Faith’s phone chirped with a text. Then chirped again. And again. ‘Amanda,’ she groaned. ‘Why does she break up the lines? She sends three separate sentences in three separate texts. All caps. It’s not fair.’ Faith drove with one hand and texted back with the other, which was dangerous and illegal, but Faith was one of those cops who only saw infractions in other people. ‘We’re about five minutes out, right?’
‘Probably closer to ten with traffic.’ Will reached over to steady the steering wheel so they wouldn’t end up on the sidewalk. ‘What’s the address on the warehouse?’
She scrolled back through her texts. ‘It’s a construction site near the warehouses. Three-eighty Beacon.’
Will’s jaw clamped down so tight that he felt a lightning bolt of pain shoot into his neck. ‘That’s Marcus Rippy’s nightclub.’
Faith gave him a startled look. ‘Are you kidding me?’
Will shook his head. There was nothing about Marcus Rippy that he would kid about. The man was a pro basketball player who’d been accused of drugging and raping a college student. Will had spent the last seven months building a pretty solid case against the lying asshole, but Rippy had hundreds of millions of dollars to spend on lawyers and specialists and experts and publicists, who had all made sure that the case never went to trial.

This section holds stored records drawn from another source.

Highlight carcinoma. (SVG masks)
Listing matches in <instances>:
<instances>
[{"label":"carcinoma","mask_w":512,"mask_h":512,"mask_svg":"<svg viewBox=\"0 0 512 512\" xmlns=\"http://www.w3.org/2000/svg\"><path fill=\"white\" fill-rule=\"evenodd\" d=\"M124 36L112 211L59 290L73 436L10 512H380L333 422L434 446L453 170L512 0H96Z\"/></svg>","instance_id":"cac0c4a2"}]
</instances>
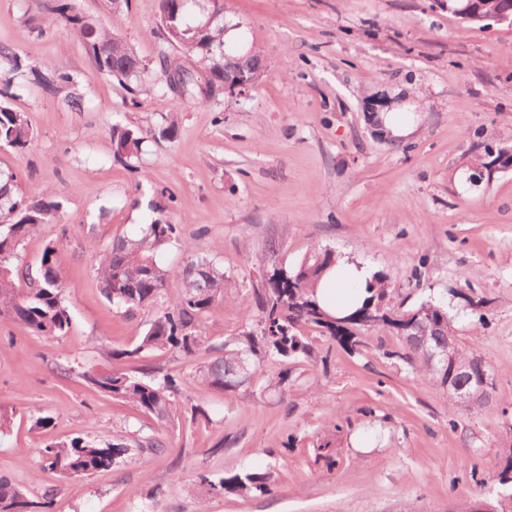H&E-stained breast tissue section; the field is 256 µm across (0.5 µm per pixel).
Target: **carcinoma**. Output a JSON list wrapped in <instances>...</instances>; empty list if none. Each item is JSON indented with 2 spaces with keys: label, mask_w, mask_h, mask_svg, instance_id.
I'll use <instances>...</instances> for the list:
<instances>
[{
  "label": "carcinoma",
  "mask_w": 512,
  "mask_h": 512,
  "mask_svg": "<svg viewBox=\"0 0 512 512\" xmlns=\"http://www.w3.org/2000/svg\"><path fill=\"white\" fill-rule=\"evenodd\" d=\"M49 26L80 38L94 67L104 76L120 82L138 79L146 73L133 49L116 33L119 17L107 22L90 20L75 11L70 0H55ZM160 19L170 44L196 57L207 66V84H224V70H236L251 64L246 53L224 50V6L219 0H160ZM27 83L41 86L57 95L74 83V75L64 70H41L26 62L14 49L0 43V145L16 151L27 149L33 133L25 113L15 109L9 99ZM162 90L185 99H206L191 73H186L180 88L166 82ZM114 158L126 163L138 157L145 142L138 128L112 126ZM481 163L485 176L498 165H512V156L486 150ZM63 199L48 190L21 194L15 174L0 170V321L8 320L34 336L59 339L72 325V314L62 296L56 268V248H46L36 274L17 264L23 242L42 224L59 221ZM178 240L177 225L158 219L143 225L132 236H119L104 247L96 273L102 291L112 307L133 314H150L145 329L127 348L112 350V356L136 361L149 355L179 352L193 357L202 351L215 355L198 364L194 380L218 392L240 391L253 386L256 374L269 361L286 362L311 356V345L302 334L307 327L328 336L352 350L364 345L362 332L388 330L401 340L394 356L412 365L440 389L456 383L452 362L432 364L429 356L451 348L459 361L475 356L462 347L449 317L448 309L433 301L417 308L401 310L387 300V277L380 273L366 288L360 306L348 310L345 324L328 319L314 288L324 272L336 262V253L318 247L292 268H275L253 289L254 308L247 312L245 327L220 346L207 344L198 333L202 317L213 307L224 304V270L207 255L192 254L180 273V295L164 304V290L172 271L158 258L165 247ZM468 309L484 319V297L458 294ZM83 377L98 392L159 421L170 422L178 416L181 382L170 374L142 377L124 372L85 373ZM130 440L113 437L103 446L75 438L59 441L38 450L40 463L68 480L90 476L112 468L129 456ZM273 470H241L216 478L203 474L201 486L212 495L246 497L271 491ZM498 484L506 492L489 501L496 512H512V454L505 458ZM45 503L35 501L7 474L0 473V512H36Z\"/></svg>",
  "instance_id": "cac0c4a2"
}]
</instances>
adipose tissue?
<instances>
[{"mask_svg": "<svg viewBox=\"0 0 512 512\" xmlns=\"http://www.w3.org/2000/svg\"><path fill=\"white\" fill-rule=\"evenodd\" d=\"M372 276L369 266L339 258L318 282L316 297L326 311L336 312L360 301Z\"/></svg>", "mask_w": 512, "mask_h": 512, "instance_id": "obj_1", "label": "adipose tissue"}]
</instances>
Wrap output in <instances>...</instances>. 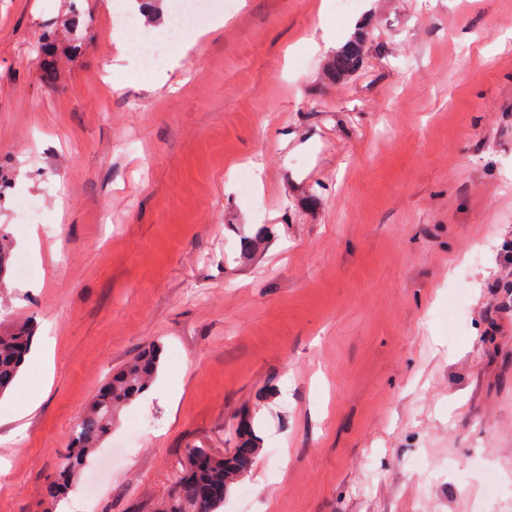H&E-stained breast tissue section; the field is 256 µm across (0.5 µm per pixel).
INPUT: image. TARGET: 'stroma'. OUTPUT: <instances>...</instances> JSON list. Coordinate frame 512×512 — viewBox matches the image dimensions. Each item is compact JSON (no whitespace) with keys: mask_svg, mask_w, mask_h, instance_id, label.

Faith asked, ‘What’s a dead ex-cop doing inside Marcus Rippy’s club less than two weeks after Rippy walks on a rape charge?’
‘I’m sure his lawyers will have a plausible explanation by the time we get there.’
‘Jesus.’ Faith dropped her phone into the cup holder and put both hands back on the wheel. She was quiet for a moment, probably considering all the ways this had just turned bad for them. Dale Harding was a cop, but he’d been a bad cop. The hard truth about murder in the big city was that in general, the deceased rarely turned out to be a shining, upstanding citizen. Not to blame the victim, but they tended to be involved in activities—like pissing off pimps and not paying bookies—where it made sense that they would eventually end up murdered.
Marcus Rippy’s involvement changed everything.
Faith slowed the car as morning traffic thickened like paste. ‘I know you said you didn’t want to talk about your case crapping out, but now I need you to talk about it.’
Will still didn’t want to talk about it. Over a five-hour period, Rippy had repeatedly assaulted his victim, sometimes beating her, sometimes strangling her into unconsciousness. Standing beside her hospital bed three days later, Will could make out the dark lines where Rippy’s fingers had gripped her neck the same way he would palm a basketball. There were other bruises documented in the medical report. Cuts. Lacerations. Tearing. Blunt-force trauma. Bleeding. The woman could not speak above a whisper, but she still told her story, and she kept telling it to anyone who would listen until Rippy’s lawyers shut her up.